Abbink, Jan. “The Elusive Chief: Authority and Leadership in Surma Society, (Ethiopia)”

Abbink, Jan
Published On
January 24, 2023
Original Date

Abbink,Jan. “The Elusive Chief: Authority and Leadership in Surma Society, (Ethiopia)”.In Rouveroy Van Nieuwaal, Emile Adriaan Benvenuto Van, And Rijk Van Dijk, African Chieftaincy in A New Socio-Political Landscape. (1999).
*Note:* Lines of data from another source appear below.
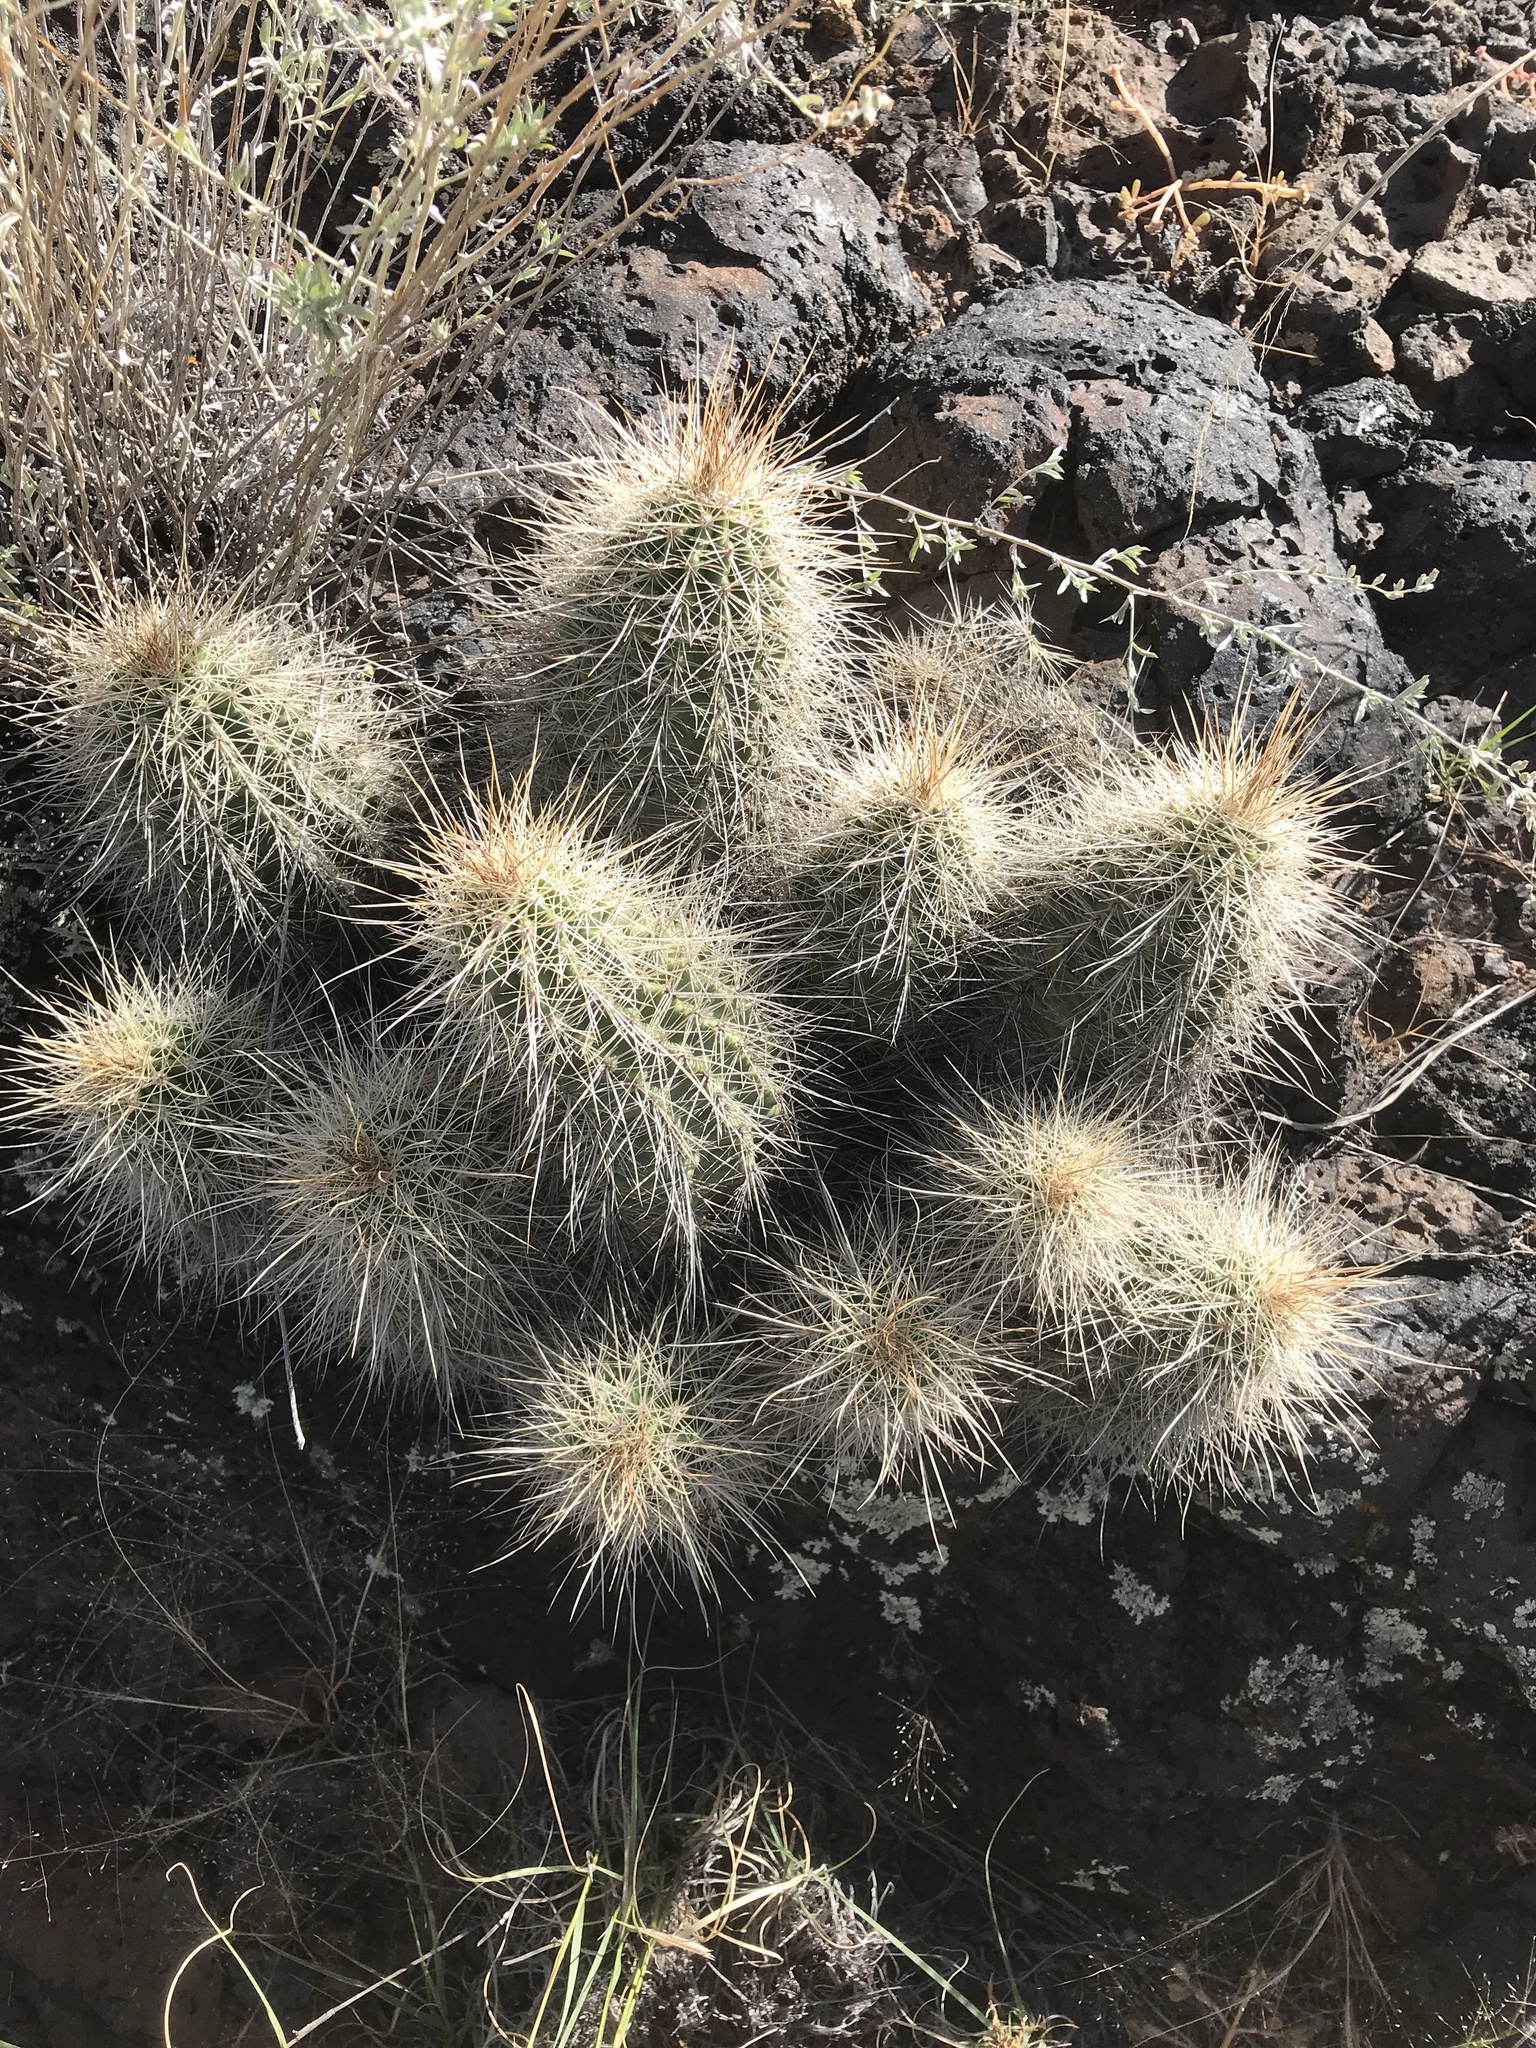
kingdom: Plantae
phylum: Tracheophyta
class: Magnoliopsida
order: Caryophyllales
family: Cactaceae
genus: Echinocereus
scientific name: Echinocereus coccineus
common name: Scarlet hedgehog cactus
Abbink examines the aspects of changes in patterns of local leadership in 20th Century Ethiopia and argues that there is a growing interest in chiefs as they are perceived to be a medium of social and political change in many African societies. This change according to Abbink is problematic and contradictory because of a shift towards democratization and breakdown of central state power which is followed by change in autocratic elite rule. Abbink argues that within these two processes, there has always been the resurgence of local traditions of chieftaincy in varied forms. In southern Ethiopia, the local administration is an alliance of two types of elders - highland rulers and indigenous chiefs or ritual leaders who represent the ethnic communities. These local leaders have always been the carriers of real local authority. Once Haile Selassie introduced reforms for regional and local administration, the appointed chiefs (highland rulers) became government liaison men, who were conduits of government policies and schemes that were deemed unpopular. They did not have authority over the local populace but had more leverage among Haile Selassie’s administration. The Surma area was deemed both culturally and geographical remote and had limited economic value. These characteristics enabled them to be elusive and do away with state intrusions.